__TASK REQUIREMENTS__
What follows is a set of entries. Give them again exactly, without the pictures.

======== INPUT ========

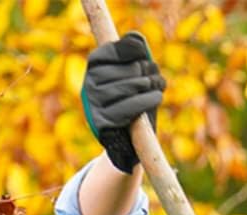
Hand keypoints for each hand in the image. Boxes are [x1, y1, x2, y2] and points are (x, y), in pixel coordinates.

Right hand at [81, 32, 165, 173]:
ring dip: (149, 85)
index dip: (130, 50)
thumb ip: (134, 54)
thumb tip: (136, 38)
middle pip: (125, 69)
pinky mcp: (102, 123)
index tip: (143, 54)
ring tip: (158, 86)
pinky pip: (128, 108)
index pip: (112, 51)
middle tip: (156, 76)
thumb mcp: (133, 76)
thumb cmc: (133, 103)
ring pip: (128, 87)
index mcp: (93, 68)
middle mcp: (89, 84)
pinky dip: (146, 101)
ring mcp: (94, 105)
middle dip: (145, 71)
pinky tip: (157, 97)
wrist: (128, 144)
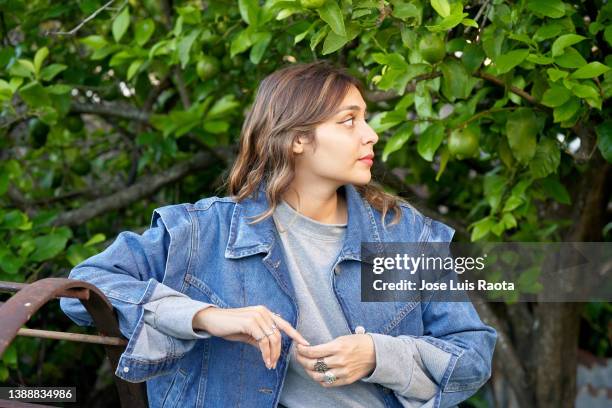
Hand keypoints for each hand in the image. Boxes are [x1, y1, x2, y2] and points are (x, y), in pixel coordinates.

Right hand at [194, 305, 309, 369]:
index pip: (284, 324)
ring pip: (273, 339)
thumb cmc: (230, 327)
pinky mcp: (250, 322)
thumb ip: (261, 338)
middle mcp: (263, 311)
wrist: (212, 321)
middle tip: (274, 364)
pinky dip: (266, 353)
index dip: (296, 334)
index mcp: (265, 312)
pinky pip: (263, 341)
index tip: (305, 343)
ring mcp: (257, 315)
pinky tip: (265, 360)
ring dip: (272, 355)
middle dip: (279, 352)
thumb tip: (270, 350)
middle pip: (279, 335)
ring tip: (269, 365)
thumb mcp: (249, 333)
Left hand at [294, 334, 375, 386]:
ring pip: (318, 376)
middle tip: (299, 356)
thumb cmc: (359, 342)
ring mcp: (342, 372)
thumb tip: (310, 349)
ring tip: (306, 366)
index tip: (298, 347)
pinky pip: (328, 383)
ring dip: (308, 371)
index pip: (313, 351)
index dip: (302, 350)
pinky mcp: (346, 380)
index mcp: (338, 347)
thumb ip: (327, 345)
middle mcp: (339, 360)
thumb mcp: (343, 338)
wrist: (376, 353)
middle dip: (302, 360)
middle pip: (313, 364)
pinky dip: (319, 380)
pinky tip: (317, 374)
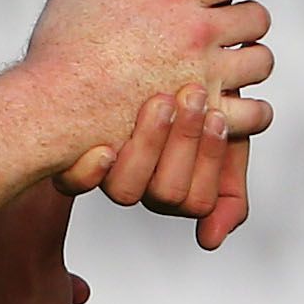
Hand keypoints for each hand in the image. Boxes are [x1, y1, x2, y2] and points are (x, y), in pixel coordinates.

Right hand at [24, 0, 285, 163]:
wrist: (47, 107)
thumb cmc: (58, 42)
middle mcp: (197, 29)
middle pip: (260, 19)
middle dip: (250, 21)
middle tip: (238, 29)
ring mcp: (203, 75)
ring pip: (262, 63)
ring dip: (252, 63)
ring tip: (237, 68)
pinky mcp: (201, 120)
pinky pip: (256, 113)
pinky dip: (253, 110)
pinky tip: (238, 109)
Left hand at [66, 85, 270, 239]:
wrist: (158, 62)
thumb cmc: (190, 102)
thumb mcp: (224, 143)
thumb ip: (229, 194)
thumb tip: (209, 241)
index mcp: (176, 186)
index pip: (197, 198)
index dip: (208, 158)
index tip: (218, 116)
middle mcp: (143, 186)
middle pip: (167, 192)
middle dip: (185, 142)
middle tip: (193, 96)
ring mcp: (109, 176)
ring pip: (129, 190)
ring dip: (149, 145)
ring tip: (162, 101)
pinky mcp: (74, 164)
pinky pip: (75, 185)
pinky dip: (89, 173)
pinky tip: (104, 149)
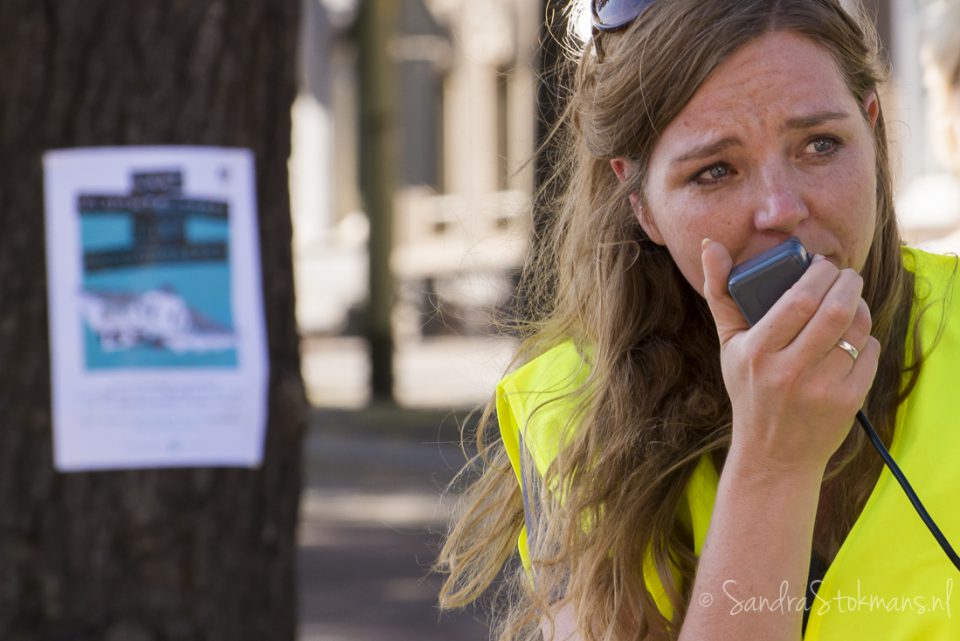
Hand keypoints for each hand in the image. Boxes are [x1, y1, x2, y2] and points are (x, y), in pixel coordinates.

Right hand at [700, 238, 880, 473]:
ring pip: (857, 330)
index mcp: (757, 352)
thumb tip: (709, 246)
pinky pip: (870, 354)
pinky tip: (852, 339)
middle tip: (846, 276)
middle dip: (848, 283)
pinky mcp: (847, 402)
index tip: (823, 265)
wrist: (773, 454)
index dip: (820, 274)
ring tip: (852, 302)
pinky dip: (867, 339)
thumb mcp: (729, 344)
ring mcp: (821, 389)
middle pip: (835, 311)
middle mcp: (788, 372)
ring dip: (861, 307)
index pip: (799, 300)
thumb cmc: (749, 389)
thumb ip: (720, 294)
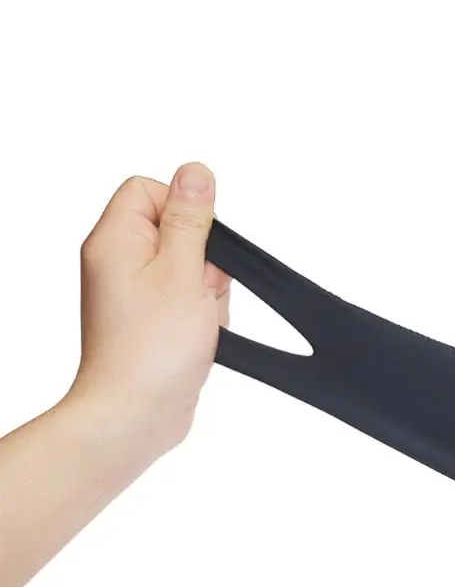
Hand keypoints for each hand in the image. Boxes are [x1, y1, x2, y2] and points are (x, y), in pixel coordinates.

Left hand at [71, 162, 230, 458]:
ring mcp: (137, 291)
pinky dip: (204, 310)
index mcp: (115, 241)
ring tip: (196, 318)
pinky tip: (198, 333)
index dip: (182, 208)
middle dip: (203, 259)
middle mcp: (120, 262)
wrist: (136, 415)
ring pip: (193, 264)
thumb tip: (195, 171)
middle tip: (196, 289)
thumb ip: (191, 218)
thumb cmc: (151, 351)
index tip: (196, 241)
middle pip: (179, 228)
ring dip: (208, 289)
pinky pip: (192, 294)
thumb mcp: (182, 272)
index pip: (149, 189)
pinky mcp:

========

__COMPLETED EXERCISE__
Hand keypoints for each hand in the image. Boxes are [x1, y1, x2, y2] and points are (x, y), in pixel coordinates.

Right hand at [81, 32, 165, 173]:
ring dip: (149, 85)
index dip: (130, 50)
thumb ip: (134, 54)
thumb tip: (136, 38)
middle pip: (125, 69)
pinky mcp: (102, 123)
index tip: (143, 54)
ring tip: (158, 86)
pinky pip: (128, 108)
index pip: (112, 51)
middle tip: (156, 76)
thumb mcp: (133, 76)
thumb cmc: (133, 103)
ring pip: (128, 87)
index mcp: (93, 68)
middle mcp: (89, 84)
pinky dip: (146, 101)
ring mcp: (94, 105)
middle dip: (145, 71)
pinky tip: (157, 97)
wrist: (128, 144)
Hand keypoints for each hand in the image. Boxes are [x1, y1, x2, y2] and points are (x, y), in pixel coordinates.

Right hand at [194, 305, 309, 369]:
index pip: (284, 324)
ring pip: (273, 339)
thumb cmc: (230, 327)
pinky mcp: (250, 322)
thumb ip: (261, 338)
middle mcp: (263, 311)
wrist: (212, 321)
middle tip: (274, 364)
pinky dip: (266, 353)
index dip: (296, 334)
index mcp: (265, 312)
pinky pip: (263, 341)
index tip: (305, 343)
ring mcp: (257, 315)
pinky tip: (265, 360)
ring dip: (272, 355)
middle dip: (279, 352)
thumb tip: (270, 350)
middle pip: (279, 335)
ring tip: (269, 365)
thumb mcp: (249, 333)
Left hand at [294, 334, 375, 386]:
ring pip: (318, 376)
middle tip: (299, 356)
thumb cmc: (359, 342)
ring mcp: (342, 372)
thumb tip: (310, 349)
ring tip: (306, 366)
index tip: (298, 347)
pinky pip: (328, 383)
ring dip: (308, 371)
index pip: (313, 351)
index dip: (302, 350)
pinky mcp: (346, 380)
index mcp: (338, 347)
thumb ip: (327, 345)
middle mcp: (339, 360)
thumb mcp: (343, 338)
wrist: (376, 353)
middle dip: (302, 360)
middle pip: (313, 364)
pinky dip: (319, 380)
pinky tip: (317, 374)
Hand keypoints for each hand in the image. Boxes are [x1, y1, x2, y2] and points are (x, y), in pixel coordinates.

Right hand at [24, 0, 285, 163]:
wrist: (47, 107)
thumb cmc: (58, 42)
middle mcp: (197, 29)
middle pip: (260, 19)
middle dip: (250, 21)
middle tip: (238, 29)
ring mcp: (203, 75)
ring pip: (262, 63)
ring dip: (252, 63)
ring tip: (237, 68)
pinky mcp: (201, 120)
pinky pip: (256, 113)
pinky dip: (253, 110)
pinky tip: (238, 109)
Left hand at [66, 85, 270, 239]:
wrist: (158, 62)
thumb cmc: (190, 102)
thumb mcp: (224, 143)
thumb ip: (229, 194)
thumb tip: (209, 241)
index mcp: (176, 186)
index pip: (197, 198)
index dip: (208, 158)
index tip: (218, 116)
middle mcp: (143, 186)
middle pip: (167, 192)
middle dip: (185, 142)
middle tip: (193, 96)
ring mcp: (109, 176)
ring pip: (129, 190)
ring dip: (149, 145)
ring tip: (162, 101)
pinky mcp: (74, 164)
pinky pip: (75, 185)
pinky dip: (89, 173)
pinky tip: (104, 149)
Hand keypoints for each hand in the image. Boxes are [x1, y1, x2, y2] and points are (x, y), in pixel coordinates.

Right hand at [700, 238, 880, 473]:
ring pip: (857, 330)
index mcp: (757, 352)
thumb tip: (709, 246)
pinky pip: (870, 354)
pinky tip: (852, 339)
middle tip: (846, 276)
middle dip: (848, 283)
pinky mcp: (847, 402)
index tip: (823, 265)
wrist: (773, 454)
index dip: (820, 274)
ring tip: (852, 302)
pinky dip: (867, 339)
thumb mcp: (729, 344)
ring mcp: (821, 389)
middle pip: (835, 311)
middle mcp: (788, 372)
ring dip: (861, 307)
index pip: (799, 300)
thumb cmc: (749, 389)
thumb ip: (720, 294)
Hand keypoints for each hand in the image. Boxes are [x1, y1, x2, y2] and points are (x, y), in pixel coordinates.

Left hand at [71, 162, 230, 458]:
ring mcp: (137, 291)
pinky dip: (204, 310)
index mcp: (115, 241)
ring tip: (196, 318)
pinky tip: (198, 333)
index dip: (182, 208)
middle dip: (203, 259)
middle mcp: (120, 262)
wrist: (136, 415)
ring pip: (193, 264)
thumb tip: (195, 171)
middle tip: (196, 289)
thumb ip: (191, 218)
thumb cmc: (151, 351)
index tip: (196, 241)
middle pip: (179, 228)
ring dip: (208, 289)
pinky pip: (192, 294)
thumb mcp: (182, 272)
index pip: (149, 189)
pinky mcp:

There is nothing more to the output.